Le souhait de Sophie Rollet est donc maintenant de voir Goodyear condamné. Mais le chemin jusqu'à cette conclusion est encore long et incertain. "J'évite de me projeter sur l'avenir" concède-t-elle. "Je me satisfais de ce qui se passe actuellement, mais en parallèle, avec ce qu'on a vu pour le procès du Mediator, je suis plutôt pessimiste".

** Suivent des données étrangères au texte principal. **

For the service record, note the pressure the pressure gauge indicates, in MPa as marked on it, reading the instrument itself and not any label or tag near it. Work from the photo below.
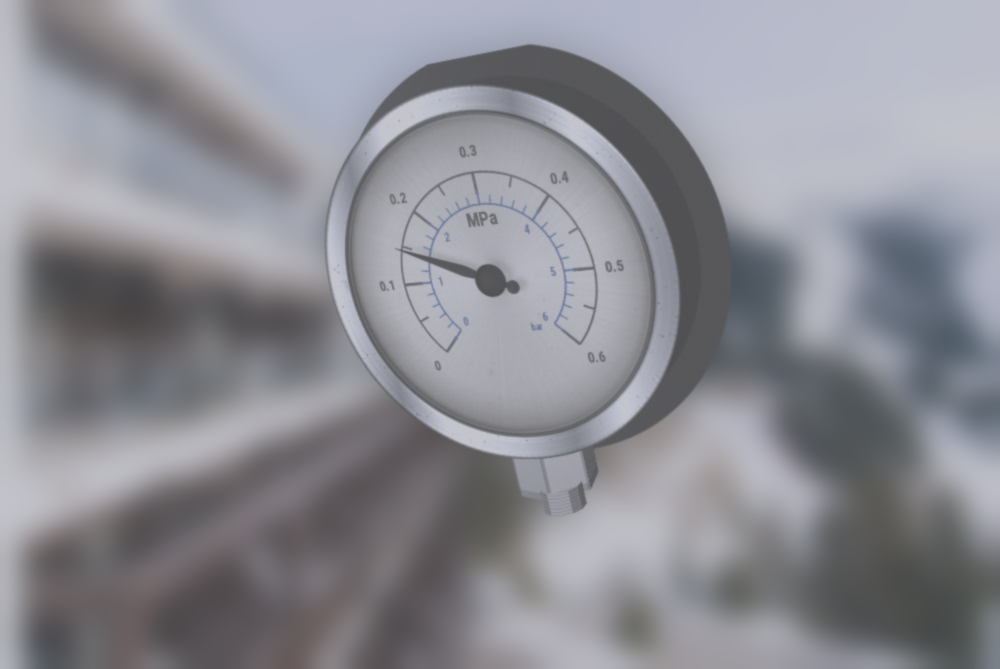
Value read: 0.15 MPa
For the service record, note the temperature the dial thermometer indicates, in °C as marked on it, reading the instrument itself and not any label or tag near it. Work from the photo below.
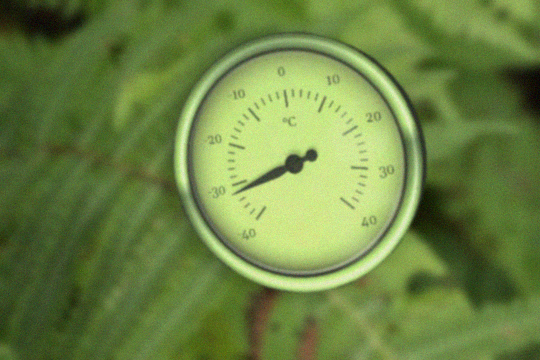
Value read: -32 °C
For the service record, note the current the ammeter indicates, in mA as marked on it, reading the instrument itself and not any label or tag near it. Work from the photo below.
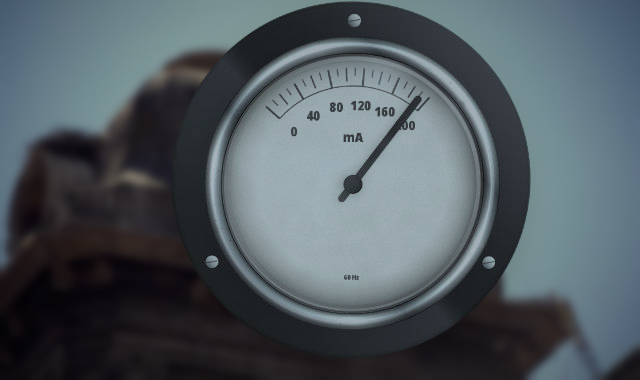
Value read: 190 mA
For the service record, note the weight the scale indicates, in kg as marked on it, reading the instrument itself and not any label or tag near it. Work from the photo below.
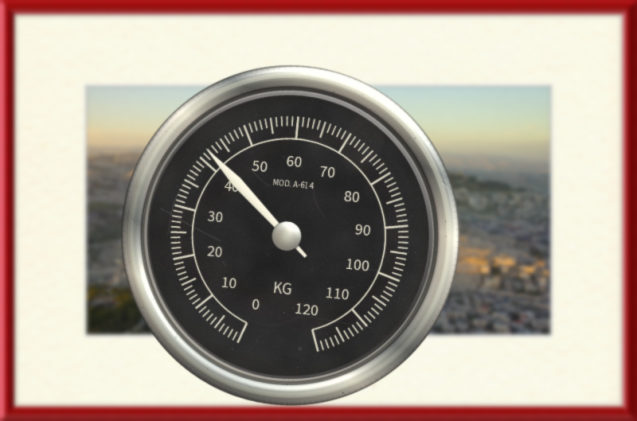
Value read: 42 kg
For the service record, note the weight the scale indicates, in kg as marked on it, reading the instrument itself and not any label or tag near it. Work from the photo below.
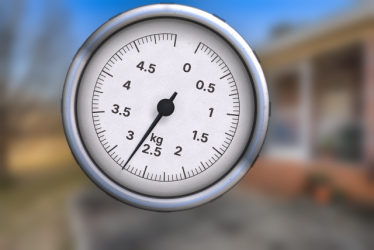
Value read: 2.75 kg
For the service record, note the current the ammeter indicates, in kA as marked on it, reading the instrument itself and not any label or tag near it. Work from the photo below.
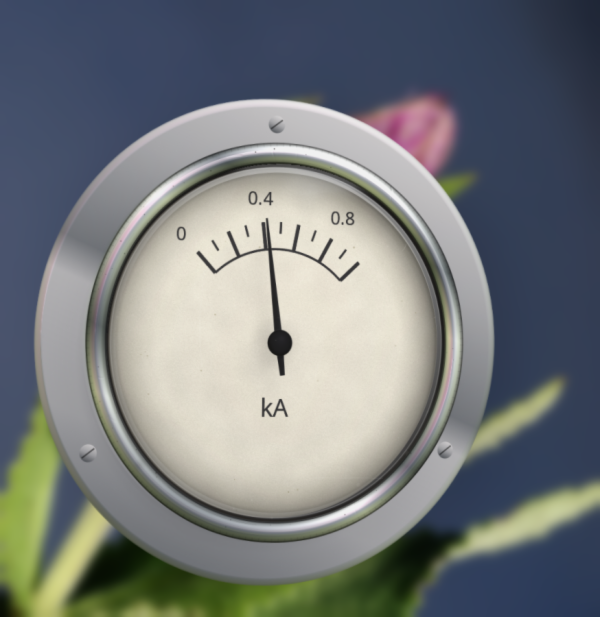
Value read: 0.4 kA
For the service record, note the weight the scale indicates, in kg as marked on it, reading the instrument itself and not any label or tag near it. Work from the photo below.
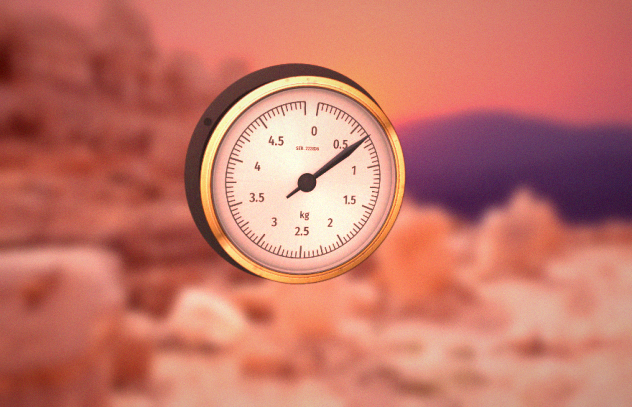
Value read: 0.65 kg
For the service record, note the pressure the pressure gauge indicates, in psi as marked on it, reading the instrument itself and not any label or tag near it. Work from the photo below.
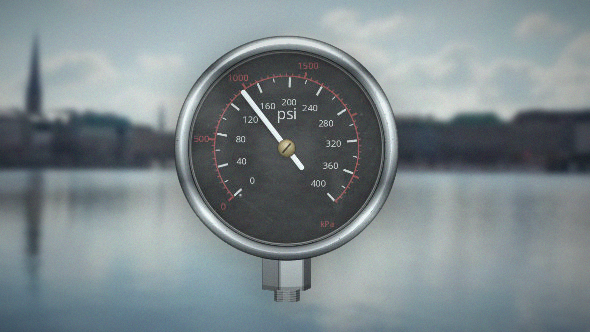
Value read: 140 psi
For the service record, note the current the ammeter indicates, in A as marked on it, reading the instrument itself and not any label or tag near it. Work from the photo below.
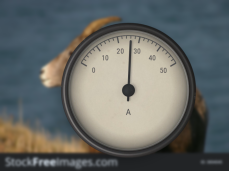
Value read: 26 A
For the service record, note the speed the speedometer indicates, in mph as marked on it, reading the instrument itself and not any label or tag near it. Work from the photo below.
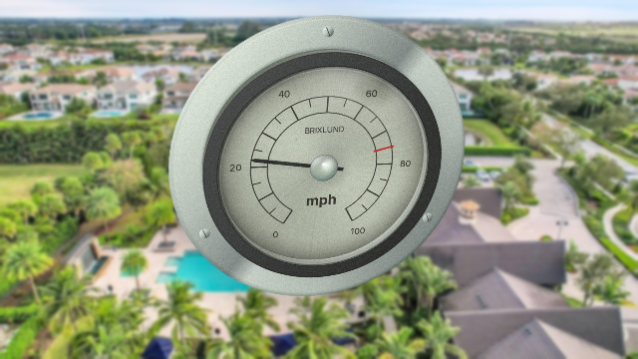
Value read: 22.5 mph
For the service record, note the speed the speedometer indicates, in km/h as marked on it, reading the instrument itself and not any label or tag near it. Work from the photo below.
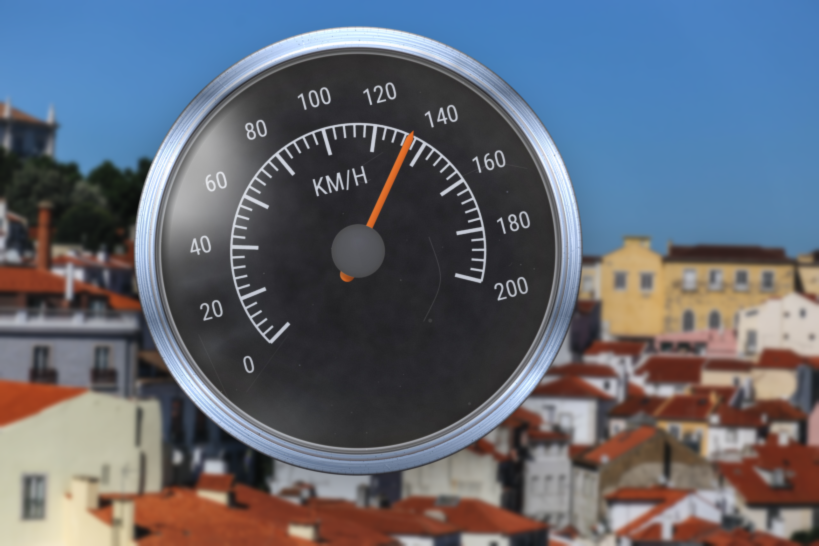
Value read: 134 km/h
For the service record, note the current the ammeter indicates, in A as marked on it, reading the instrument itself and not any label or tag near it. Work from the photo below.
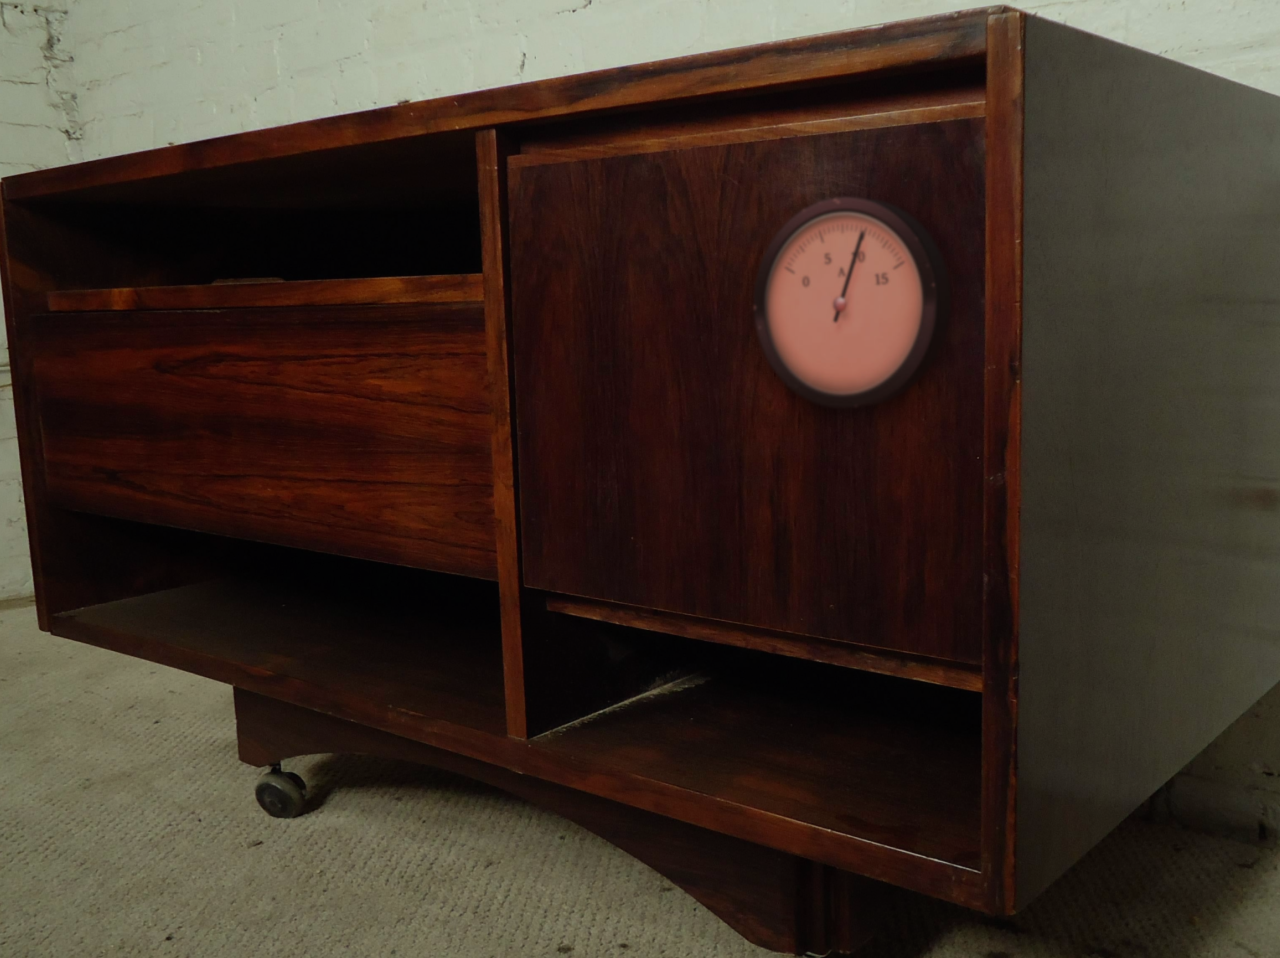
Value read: 10 A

Aujourd'hui, la plupart des accidents au pénal en lien avec Goodyear sont prescrits donc de nombreux dossiers ne vont pas remonter. Et puis d'autres ont été soumis à des accords de confidentialité, j'ai appris ça pendant mes collectes. Et puis certains proches ne veulent pas exhumer les morts et souhaitent tourner la page.
Sophie Rollet
N'y a-t-il même pas un sentiment de devoir accompli ? "Il y a beaucoup d'amertume et un sentiment de gâchis au vu du temps perdu. Mais l'injustice est en passe d'être réparée" conclut Sophie Rollet. "Je pense aussi à Jean-Paul. Après 10 ans, j'ai eu le temps de faire mon deuil. Mais à côté de lui, il y a aussi toutes les autres victimes concernées. On est sur une problématique collective". Pour rappel, l’enquête se poursuit et aucun élément concret ne permet d’engager pour le moment la responsabilité du fabricant Goodyear dans ces accidents de la route.